1374.33
. (a) Upon receipt of information and documents related to a
case, the medical professional reviewer or reviewers selected to
conduct the review by the independent medical review organization
shall promptly review all pertinent medical records of the enrollee,
provider reports, as well as any other information submitted to the
organization as authorized by the department or requested from any of
the parties to the dispute by the reviewers. If reviewers request
information from any of the parties, a copy of the request and the
response shall be provided to all of the parties. The reviewer or
reviewers shall also review relevant information related to the
criteria set forth in subdivision (b).
(b) Following its review, the reviewer or reviewers shall
determine whether the disputed health care service was medically
necessary based on the specific medical needs of the enrollee and any
of the following:
(1) Peer-reviewed scientific and medical evidence regarding the
effectiveness of the disputed service.
(2) Nationally recognized professional standards.
(3) Expert opinion.
(4) Generally accepted standards of medical practice.
(5) Treatments that are likely to provide a benefit to a patient
for conditions for which other treatments are not clinically
efficacious.
(c) The organization shall complete its review and make its
determination in writing, and in layperson's terms to the maximum
extent practicable, within 30 days of the receipt of the application
for review and supporting documentation, or within less time as
prescribed by the director. If the disputed health care service has
not been provided and the enrollee's provider or the department
certifies in writing that an imminent and serious threat to the
health of the enrollee may exist, including, but not limited to,
serious pain, the potential loss of life, limb, or major bodily
function, or the immediate and serious deterioration of the health of
the enrollee, the analyses and determinations of the reviewers shall
be expedited and rendered within three days of the receipt of the
information. Subject to the approval of the department, the deadlines
for analyses and determinations involving both regular and expedited
reviews may be extended by the director for up to three days in
extraordinary circumstances or for good cause.
(d) The medical professionals' analyses and determinations shall
state whether the disputed health care service is medically
necessary. Each analysis shall cite the enrollee's medical condition,
the relevant documents in the record, and the relevant findings
associated with the provisions of subdivision (b) to support the
determination. If more than one medical professional reviews the
case, the recommendation of the majority shall prevail. If the
medical professionals reviewing the case are evenly split as to
whether the disputed health care service should be provided, the
decision shall be in favor of providing the service.
(e) The independent medical review organization shall provide the
director, the plan, the enrollee, and the enrollee's provider with
the analyses and determinations of the medical professionals
reviewing the case, and a description of the qualifications of the
medical professionals. The independent medical review organization
shall keep the names of the reviewers confidential in all
communications with entities or individuals outside the independent
medical review organization, except in cases where the reviewer is
called to testify and in response to court orders. If more than one
medical professional reviewed the case and the result was differing
determinations, the independent medical review organization shall
provide each of the separate reviewer's analyses and determinations.
(f) The director shall immediately adopt the determination of the
independent medical review organization, and shall promptly issue a
written decision to the parties that shall be binding on the plan.
(g) After removing the names of the parties, including, but not
limited to, the enrollee, all medical providers, the plan, and any of
the plan's employees or contractors, director decisions adopting a
determination of an independent medical review organization shall be
made available by the department to the public in a searchable
database on the department's Internet Web site, after considering
applicable laws governing disclosure of public records,
confidentiality, and personal privacy.
(h) (1) Information regarding each director decision provided by
the database referenced in subdivision (g) shall include all of the
following:
(A) Enrollee demographic profile information, including age and
gender.
(B) The enrollee diagnosis and disputed health care service.

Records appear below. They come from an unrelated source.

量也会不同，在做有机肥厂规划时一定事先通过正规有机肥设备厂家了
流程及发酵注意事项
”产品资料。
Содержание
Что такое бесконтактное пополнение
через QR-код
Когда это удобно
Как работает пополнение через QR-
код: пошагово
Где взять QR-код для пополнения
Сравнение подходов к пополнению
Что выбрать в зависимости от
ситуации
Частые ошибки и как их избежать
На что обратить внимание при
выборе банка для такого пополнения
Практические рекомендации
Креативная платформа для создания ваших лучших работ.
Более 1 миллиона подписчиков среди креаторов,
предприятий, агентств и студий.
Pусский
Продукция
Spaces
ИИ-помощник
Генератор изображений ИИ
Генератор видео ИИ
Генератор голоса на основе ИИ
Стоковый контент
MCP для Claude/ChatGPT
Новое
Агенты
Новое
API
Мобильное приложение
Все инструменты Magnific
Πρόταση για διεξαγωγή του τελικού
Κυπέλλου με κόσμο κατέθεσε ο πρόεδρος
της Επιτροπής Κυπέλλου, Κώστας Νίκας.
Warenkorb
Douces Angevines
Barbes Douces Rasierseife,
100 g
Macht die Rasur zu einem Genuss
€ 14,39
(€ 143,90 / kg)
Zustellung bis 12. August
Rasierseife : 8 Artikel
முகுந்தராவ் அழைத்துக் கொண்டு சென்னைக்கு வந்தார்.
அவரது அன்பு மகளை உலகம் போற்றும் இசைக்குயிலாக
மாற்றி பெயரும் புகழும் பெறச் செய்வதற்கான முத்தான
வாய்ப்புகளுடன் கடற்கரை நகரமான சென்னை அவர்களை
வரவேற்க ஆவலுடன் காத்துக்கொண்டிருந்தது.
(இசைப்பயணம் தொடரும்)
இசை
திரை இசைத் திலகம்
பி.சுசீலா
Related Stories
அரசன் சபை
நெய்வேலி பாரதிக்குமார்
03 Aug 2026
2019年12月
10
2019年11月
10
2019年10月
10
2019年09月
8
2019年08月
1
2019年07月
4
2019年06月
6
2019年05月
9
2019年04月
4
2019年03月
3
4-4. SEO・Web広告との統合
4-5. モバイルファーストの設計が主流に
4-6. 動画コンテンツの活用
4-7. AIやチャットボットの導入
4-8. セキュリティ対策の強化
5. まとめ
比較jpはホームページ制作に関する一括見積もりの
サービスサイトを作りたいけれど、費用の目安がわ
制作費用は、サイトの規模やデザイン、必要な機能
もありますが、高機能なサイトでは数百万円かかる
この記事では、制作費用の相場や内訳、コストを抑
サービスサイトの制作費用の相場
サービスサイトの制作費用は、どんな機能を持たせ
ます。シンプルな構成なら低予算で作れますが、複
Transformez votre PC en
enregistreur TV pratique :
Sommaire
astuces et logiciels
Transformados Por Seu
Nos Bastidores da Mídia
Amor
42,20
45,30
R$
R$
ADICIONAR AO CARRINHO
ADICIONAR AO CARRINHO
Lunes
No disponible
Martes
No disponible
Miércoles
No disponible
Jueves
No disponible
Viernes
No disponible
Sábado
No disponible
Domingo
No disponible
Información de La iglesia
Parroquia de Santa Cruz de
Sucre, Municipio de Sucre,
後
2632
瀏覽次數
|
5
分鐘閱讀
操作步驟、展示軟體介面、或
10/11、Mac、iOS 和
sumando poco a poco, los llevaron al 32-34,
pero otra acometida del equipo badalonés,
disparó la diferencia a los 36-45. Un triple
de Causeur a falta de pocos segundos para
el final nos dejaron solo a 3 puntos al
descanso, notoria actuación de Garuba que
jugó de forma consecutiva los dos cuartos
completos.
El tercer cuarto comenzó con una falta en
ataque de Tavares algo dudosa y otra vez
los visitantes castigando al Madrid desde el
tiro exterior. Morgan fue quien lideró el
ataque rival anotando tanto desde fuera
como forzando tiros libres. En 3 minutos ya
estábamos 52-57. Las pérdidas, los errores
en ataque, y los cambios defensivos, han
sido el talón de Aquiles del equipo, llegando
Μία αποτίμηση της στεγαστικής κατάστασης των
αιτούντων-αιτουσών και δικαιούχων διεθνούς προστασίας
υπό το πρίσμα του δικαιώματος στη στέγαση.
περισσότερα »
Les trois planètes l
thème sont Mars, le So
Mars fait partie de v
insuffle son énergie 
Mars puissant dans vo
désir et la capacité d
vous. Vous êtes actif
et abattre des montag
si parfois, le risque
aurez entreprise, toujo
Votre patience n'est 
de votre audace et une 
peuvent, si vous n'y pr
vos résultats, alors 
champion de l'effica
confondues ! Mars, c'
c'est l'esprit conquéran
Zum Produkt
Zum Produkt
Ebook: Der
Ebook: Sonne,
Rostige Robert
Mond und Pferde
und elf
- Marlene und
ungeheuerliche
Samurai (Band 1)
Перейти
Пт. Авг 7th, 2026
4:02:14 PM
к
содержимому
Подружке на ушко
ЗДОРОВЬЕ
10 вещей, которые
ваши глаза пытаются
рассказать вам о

(C) Whether the independent medical review was for medically
necessary services pursuant to this article or for experimental or
investigational therapies pursuant to Section 1370.4.
(D) Whether the independent medical review was standard or
expedited.
(E) Length of time from the receipt by the independent medical
review organization of the application for review and supporting
documentation to the rendering of a determination by the independent
medical review organization in writing.
(F) Length of time from receipt by the department of the
independent medical review application to the issuance of the
director's determination in writing to the parties that is binding on
the health care service plan.
(G) Credentials and qualifications of the reviewer or reviewers.
(H) The nature of the statutory criteria set forth in subdivision
(b) that the reviewer or reviewers used to make the case decision.
(I) The final result of the determination.
(J) The year the determination was made.
(K) A detailed case summary that includes the specific standards,
criteria, and medical and scientific evidence, if any, that led to
the case decision.
(2) The database referenced in subdivision (g) shall be
accompanied by all of the following:
(A) The annual rate of independent medical review among the total
enrolled population.
(B) The annual rate of independent medical review cases by health
care service plan.
(C) The number, type, and resolution of independent medical review
cases by health care service plan.
(D) The number, type, and resolution of independent medical review
cases by ethnicity, race, and primary language spoken.
(i) This section shall become operative on July 1, 2015.